Exercise details =
Filter the records below down to the lines that contain the word "decimal", and copy each of those lines in full.

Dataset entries
┄┄┄┄┄┄
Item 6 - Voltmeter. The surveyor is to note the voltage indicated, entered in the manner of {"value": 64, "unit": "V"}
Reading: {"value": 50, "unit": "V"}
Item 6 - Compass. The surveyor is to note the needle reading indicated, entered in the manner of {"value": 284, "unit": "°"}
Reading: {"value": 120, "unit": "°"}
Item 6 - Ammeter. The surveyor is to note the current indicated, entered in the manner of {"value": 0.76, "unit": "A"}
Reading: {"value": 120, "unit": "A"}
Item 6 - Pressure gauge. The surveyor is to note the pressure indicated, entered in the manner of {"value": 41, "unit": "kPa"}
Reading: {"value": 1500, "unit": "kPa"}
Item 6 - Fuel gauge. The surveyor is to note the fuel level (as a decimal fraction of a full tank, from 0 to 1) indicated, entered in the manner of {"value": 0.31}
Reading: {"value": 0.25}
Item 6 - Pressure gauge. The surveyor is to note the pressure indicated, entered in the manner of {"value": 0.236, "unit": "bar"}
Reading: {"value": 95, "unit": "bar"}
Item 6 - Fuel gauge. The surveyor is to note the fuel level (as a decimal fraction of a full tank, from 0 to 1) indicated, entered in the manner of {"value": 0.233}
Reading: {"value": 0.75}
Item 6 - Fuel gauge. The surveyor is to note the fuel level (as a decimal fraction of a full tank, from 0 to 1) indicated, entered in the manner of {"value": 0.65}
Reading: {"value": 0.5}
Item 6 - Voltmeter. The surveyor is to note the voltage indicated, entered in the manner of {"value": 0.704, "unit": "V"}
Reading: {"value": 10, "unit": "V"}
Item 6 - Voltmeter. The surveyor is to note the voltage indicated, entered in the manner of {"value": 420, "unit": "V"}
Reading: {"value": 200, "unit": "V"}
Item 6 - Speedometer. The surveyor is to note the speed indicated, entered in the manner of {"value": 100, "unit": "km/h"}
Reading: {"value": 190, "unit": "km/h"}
┄┄┄┄┄┄
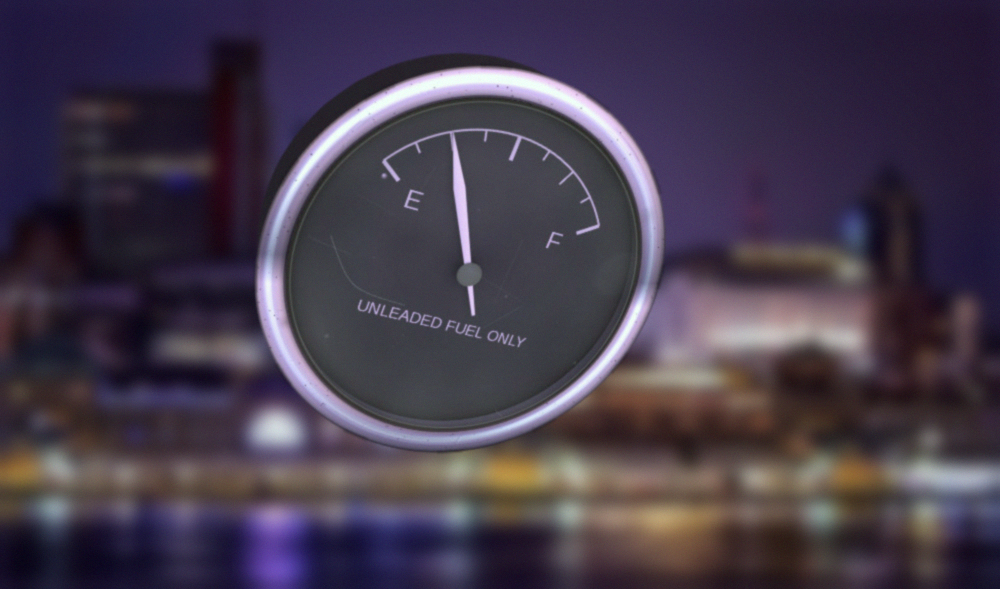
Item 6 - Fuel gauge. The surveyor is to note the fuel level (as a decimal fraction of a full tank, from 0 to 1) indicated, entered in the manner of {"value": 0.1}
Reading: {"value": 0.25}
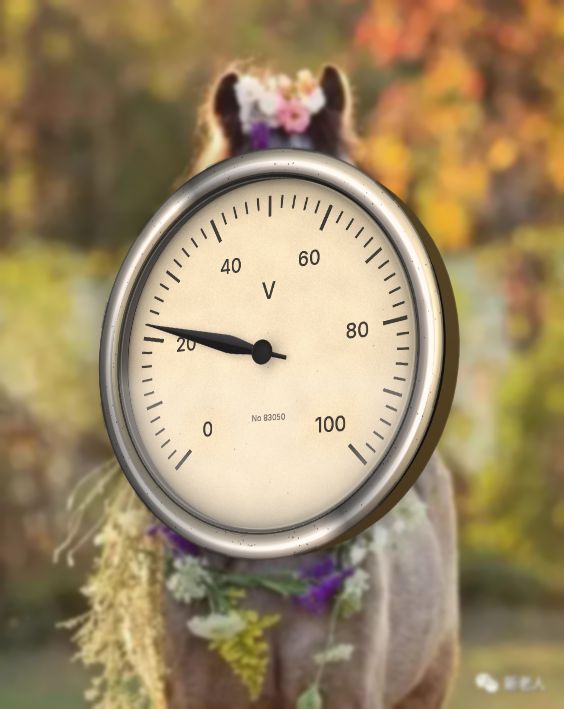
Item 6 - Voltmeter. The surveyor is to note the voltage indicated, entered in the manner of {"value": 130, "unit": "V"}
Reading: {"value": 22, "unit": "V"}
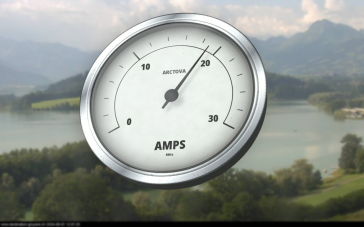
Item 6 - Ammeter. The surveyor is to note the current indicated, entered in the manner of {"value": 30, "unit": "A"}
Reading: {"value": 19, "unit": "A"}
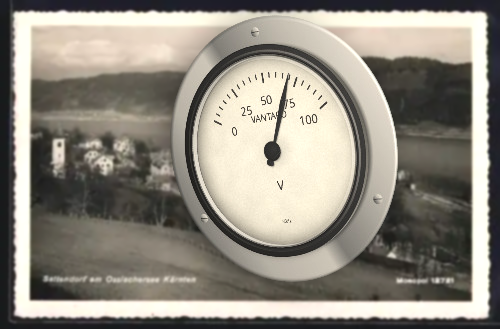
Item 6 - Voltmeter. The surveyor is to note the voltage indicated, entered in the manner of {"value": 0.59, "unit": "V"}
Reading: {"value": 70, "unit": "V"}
┄┄┄┄┄┄
Answer space =
Item 6 - Fuel gauge. The surveyor is to note the fuel level (as a decimal fraction of a full tank, from 0 to 1) indicated, entered in the manner of {"value": 0.31}
Item 6 - Fuel gauge. The surveyor is to note the fuel level (as a decimal fraction of a full tank, from 0 to 1) indicated, entered in the manner of {"value": 0.233}
Item 6 - Fuel gauge. The surveyor is to note the fuel level (as a decimal fraction of a full tank, from 0 to 1) indicated, entered in the manner of {"value": 0.65}
Item 6 - Fuel gauge. The surveyor is to note the fuel level (as a decimal fraction of a full tank, from 0 to 1) indicated, entered in the manner of {"value": 0.1}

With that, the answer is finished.